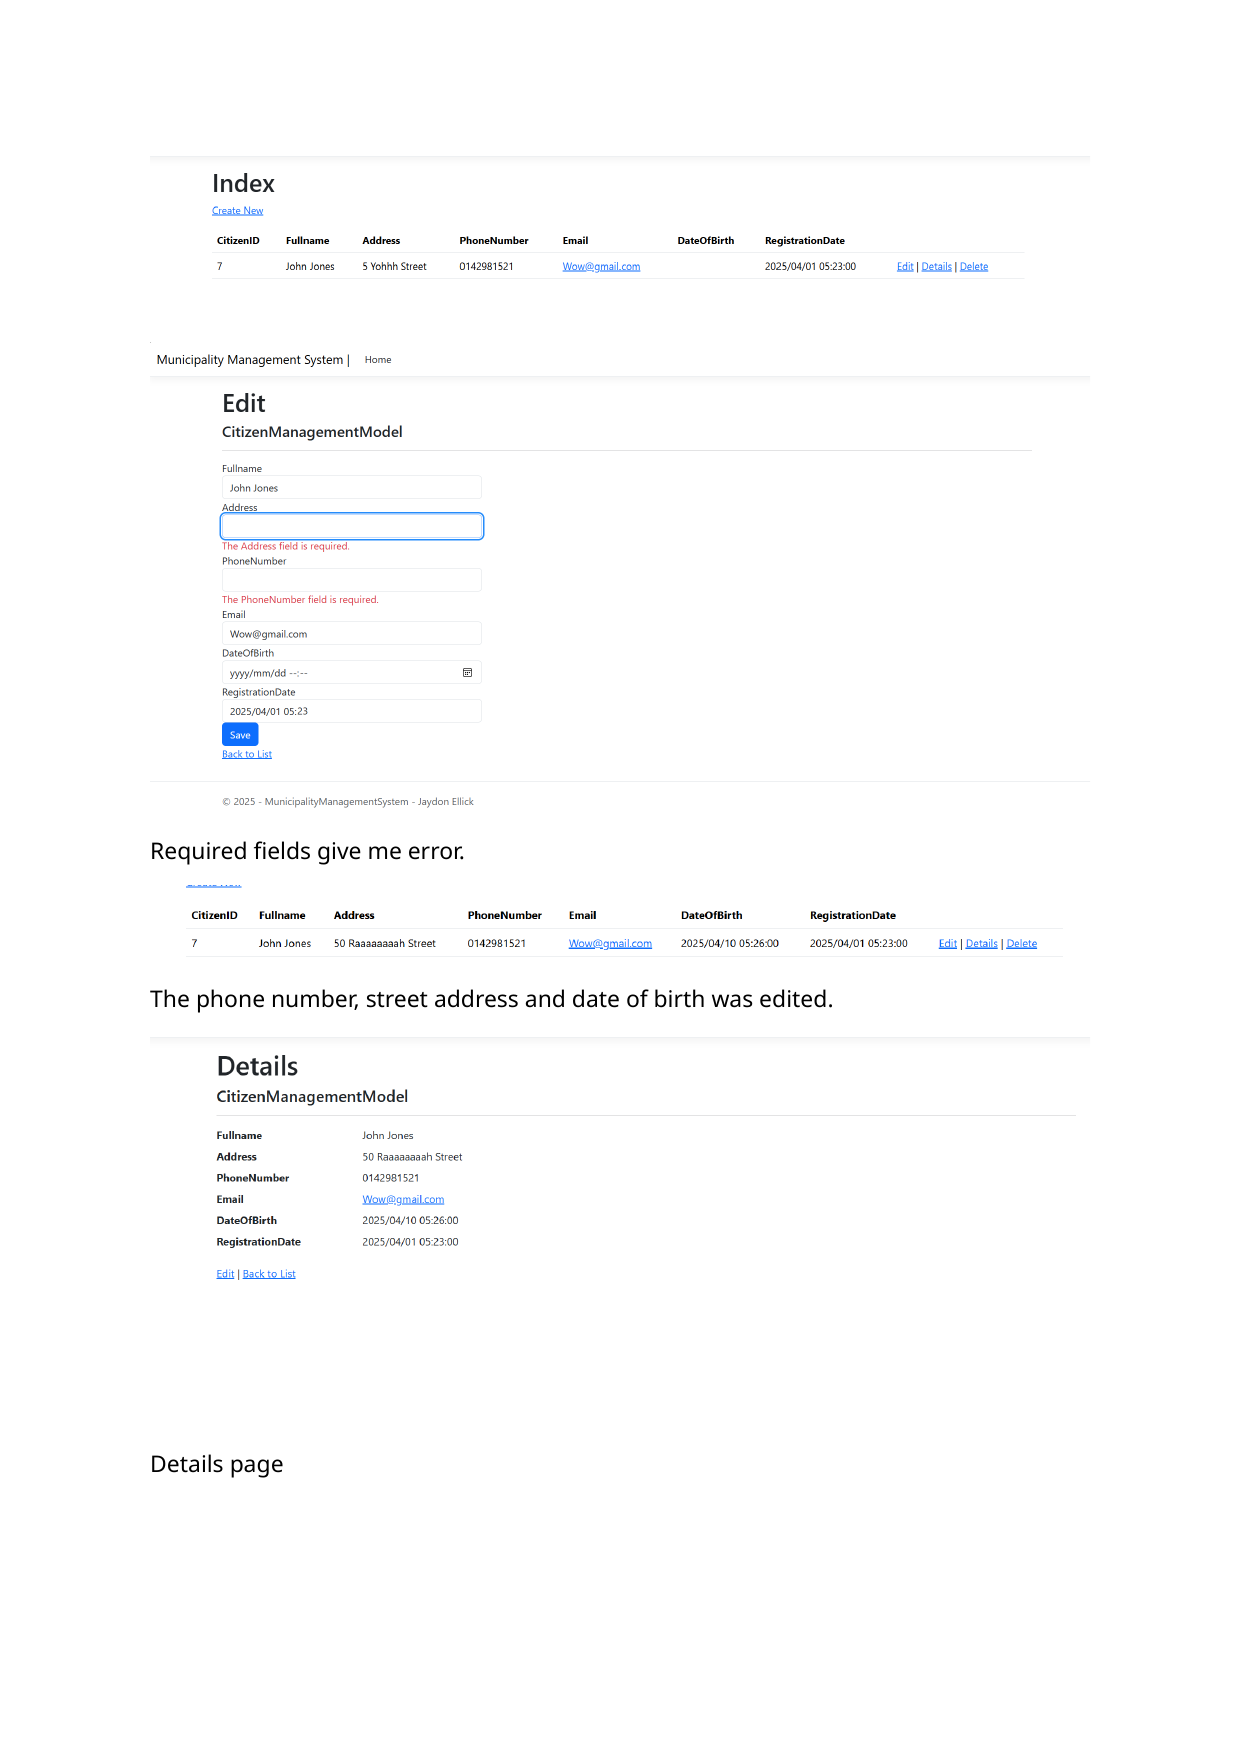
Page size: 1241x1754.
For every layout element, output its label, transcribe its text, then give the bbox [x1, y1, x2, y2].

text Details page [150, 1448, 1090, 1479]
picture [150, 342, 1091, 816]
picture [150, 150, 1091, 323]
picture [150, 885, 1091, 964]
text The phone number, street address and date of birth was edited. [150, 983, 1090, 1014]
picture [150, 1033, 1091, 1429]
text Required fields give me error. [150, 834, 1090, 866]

TASK INSTRUCTIONS >> Reproduce, word for word, every line starting at the line that contains "For every layout" and ending with the final line of the entries.

RESULT OF THE TASK >>
For every layout element, output its label, transcribe its text, then give the bbox [x1, y1, x2, y2].

text Details page [150, 1448, 1090, 1479]
picture [150, 342, 1091, 816]
picture [150, 150, 1091, 323]
picture [150, 885, 1091, 964]
text The phone number, street address and date of birth was edited. [150, 983, 1090, 1014]
picture [150, 1033, 1091, 1429]
text Required fields give me error. [150, 834, 1090, 866]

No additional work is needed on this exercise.